PROMPT 1 – Could you reproduce the article on keeping children from addictions, word for word, from "pune Updated: Jul" to "children, whitener inhalation."?

PASSAGE –
Pune on my mind: Mukta Puntambekar shares ways to safeguard children from addictions

Today, the types of addictions observed in children are marijuana/cannabis, meth, alcohol, nicotine, and, among homeless children, whitener inhalation

pune Updated: Jul 01, 2019 14:45 IST
Hindustan Times, Pune
Mukta Puntambekar, project director, Muktangan de-addiction centre. (Illustration: Shrikrishna Patkar)
Mukta Puntambekar, project director, Muktangan de-addiction centre. (Illustration: Shrikrishna Patkar)(HT/PHOTO)

To safeguard children from addictions, we have to first accept and be open about the subject of addictions. We live in a society where sex and addictions, are still considered taboo. So, if a child is curious about drugs, and approaches his/ her parents, the reaction and response that s/he gets is of utmost importance. This is why it is necessary for parents to be open to the idea of discussion and communication at home.

Today, the types of addictions observed in children are marijuana/cannabis, meth, alcohol, nicotine, and, among homeless children, whitener inhalation.

The rise in addictions among children has many reasons: the first one being social acceptance. Previously, people who would smoke and drink were frowned upon. However, now drinking and smoking is socially accepted and even encouraged. So you have children observing their parents doing so at a very young age. We also see that people who don’t smoke or drink are seen as “socially backward” and made fun of. They are often persuaded to take just a sip or a drag.

When a child is exposed to such behaviour, s/he is going to consider it normal. Hence, children take to experimenting which could later lead to addiction. Peer groups also play an important role as children tend to follow patterns and ideas of their friends.

Another reason for the rise in addictions is misconnection in society. People think that consuming such substances- be it drugs, tobacco or alcohol- will reduce their stress and give them a ‘high’. The fact is, that is just temporary. You may tend to feel happy in the initial stages and as you move on, the tolerance increases. Then you need to increase the quantity of the substances you consume. This is a vicious circle.

Children tend to believe from friends that consumption of these substances is a good for stress management. Peers often discuss how smoking or taking drugs makes them feel better. Initially, one may feel that they free you from your problems, but in the long run you are likely to be trapped in a bigger problem.

We had the case of a young boy from a rural area who had come to Pune for higher education. He had trouble speaking in English and suffered from an inferiority complex. His friends suggested alcohol to overcome this fear. But, it backfired as he would make many mistakes, speak wrong English and be laughed at. So, alcohol and drugs are not a solution to any problem.

How do we safeguard our children from such addictions? Well, the responsibility lies with everybody: schools, parents, the NGOs, law enforcement agencies and the media. All of them have an equal role in saving our future generations.

Schools should regularly conduct awareness programmes to discuss the ill-effects of drugs and addictions. They should offer a variety of positive activities for children and create diversions with sports and other events.

MATERIALS PROVIDED –
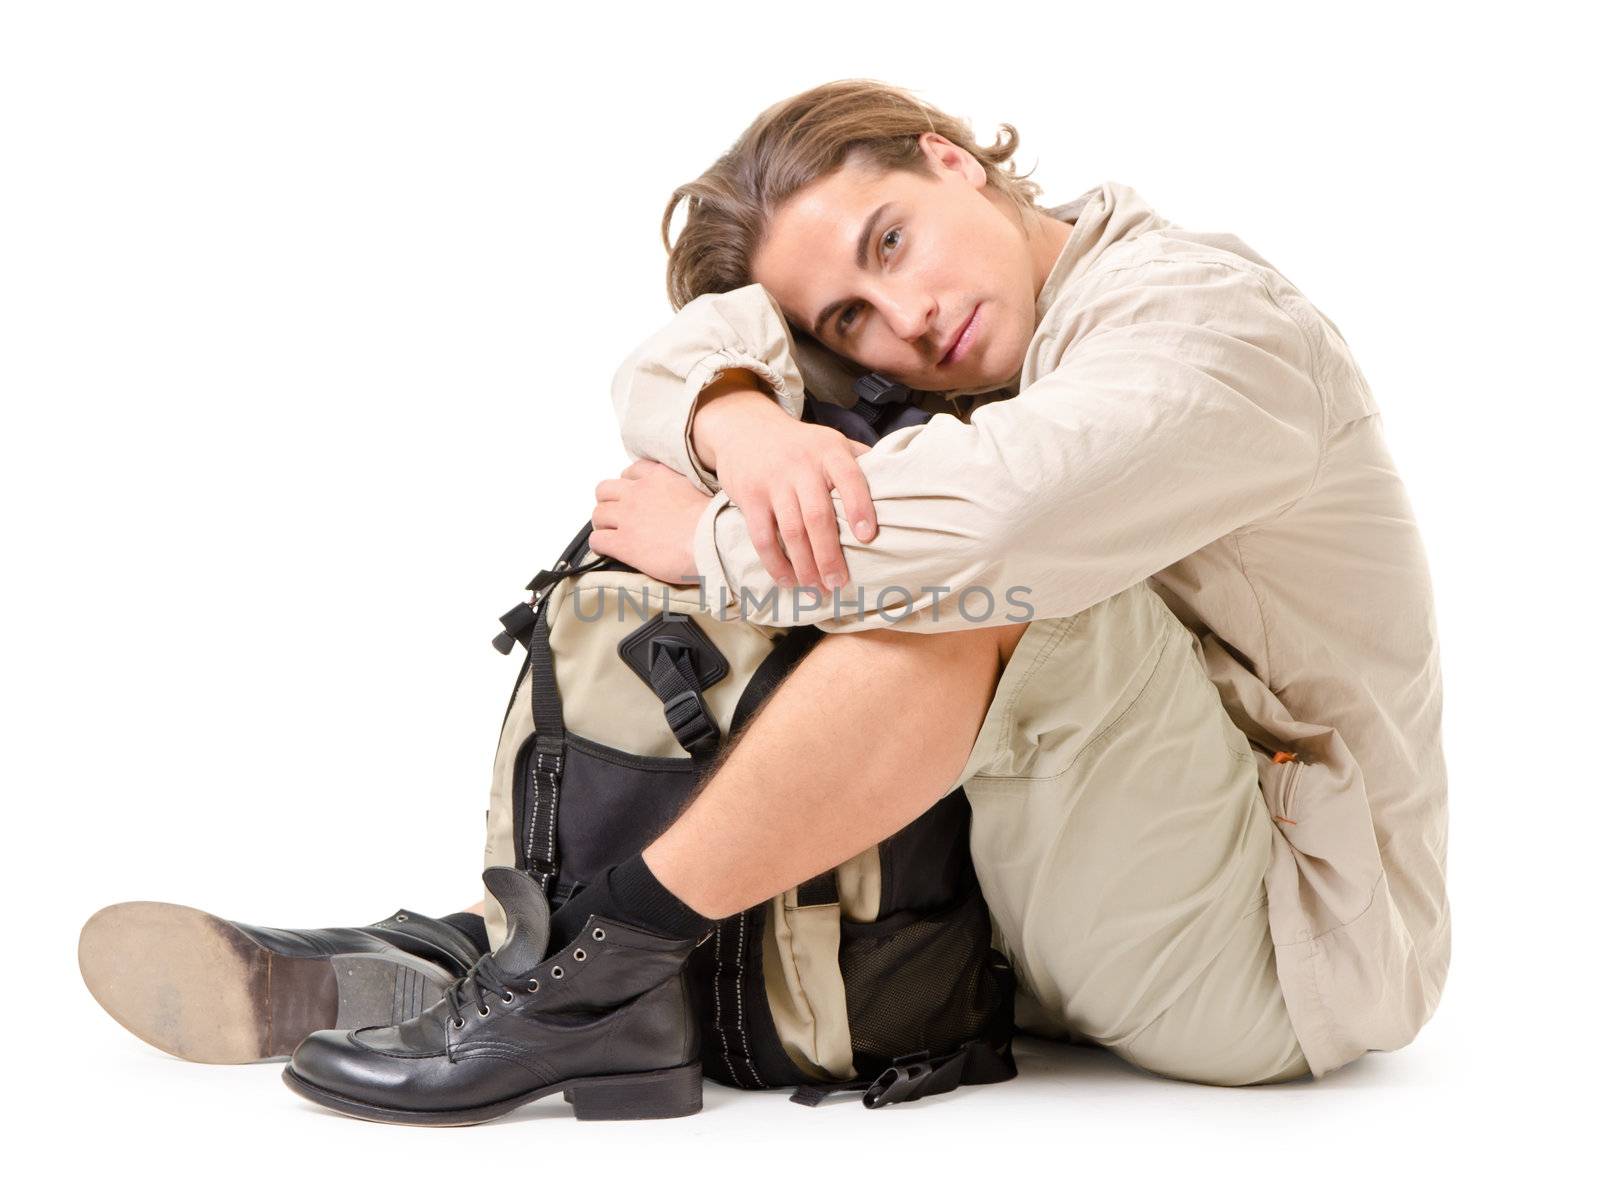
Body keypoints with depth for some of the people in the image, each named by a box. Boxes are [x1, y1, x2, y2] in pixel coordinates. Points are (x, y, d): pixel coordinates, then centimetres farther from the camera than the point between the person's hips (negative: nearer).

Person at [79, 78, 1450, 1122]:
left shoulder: (1217, 321, -18)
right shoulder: (991, 343, 6)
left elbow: (988, 519, -36)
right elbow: (687, 354, -3)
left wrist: (699, 535, -20)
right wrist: (740, 421, -27)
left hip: (1279, 950, -8)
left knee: (989, 575, -30)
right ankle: (489, 929, 0)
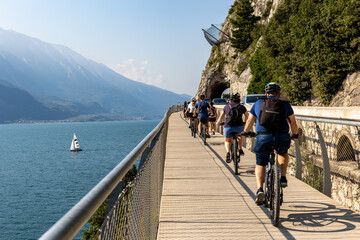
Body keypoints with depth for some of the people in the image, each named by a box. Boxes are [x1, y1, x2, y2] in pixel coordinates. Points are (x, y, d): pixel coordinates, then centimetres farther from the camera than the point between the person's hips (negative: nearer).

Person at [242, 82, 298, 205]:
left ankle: (260, 189, -7)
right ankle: (283, 178, 19)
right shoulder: (285, 103, 14)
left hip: (263, 137, 0)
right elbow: (293, 122, 19)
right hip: (282, 137, 1)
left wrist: (245, 132, 38)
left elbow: (250, 121, 21)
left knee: (260, 164, 13)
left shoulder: (258, 103, 16)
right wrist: (295, 135, 36)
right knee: (283, 153, 33)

PROMPT 2 – In the records, what are the lines from the line with "right shoulder: (991, 343, 6)" to the line with "right ankle: (489, 929, 0)", both included? Write them out exactly.

EXERCISE SOLUTION 1 –
pune Updated: Jul 01, 2019 14:45 IST
Hindustan Times, Pune
Mukta Puntambekar, project director, Muktangan de-addiction centre. (Illustration: Shrikrishna Patkar)
Mukta Puntambekar, project director, Muktangan de-addiction centre. (Illustration: Shrikrishna Patkar)(HT/PHOTO)

To safeguard children from addictions, we have to first accept and be open about the subject of addictions. We live in a society where sex and addictions, are still considered taboo. So, if a child is curious about drugs, and approaches his/ her parents, the reaction and response that s/he gets is of utmost importance. This is why it is necessary for parents to be open to the idea of discussion and communication at home.

Today, the types of addictions observed in children are marijuana/cannabis, meth, alcohol, nicotine, and, among homeless children, whitener inhalation.

EXERCISE SOLUTION 2 –
right shoulder: (991, 343, 6)
left elbow: (988, 519, -36)
right elbow: (687, 354, -3)
left wrist: (699, 535, -20)
right wrist: (740, 421, -27)
left hip: (1279, 950, -8)
left knee: (989, 575, -30)
right ankle: (489, 929, 0)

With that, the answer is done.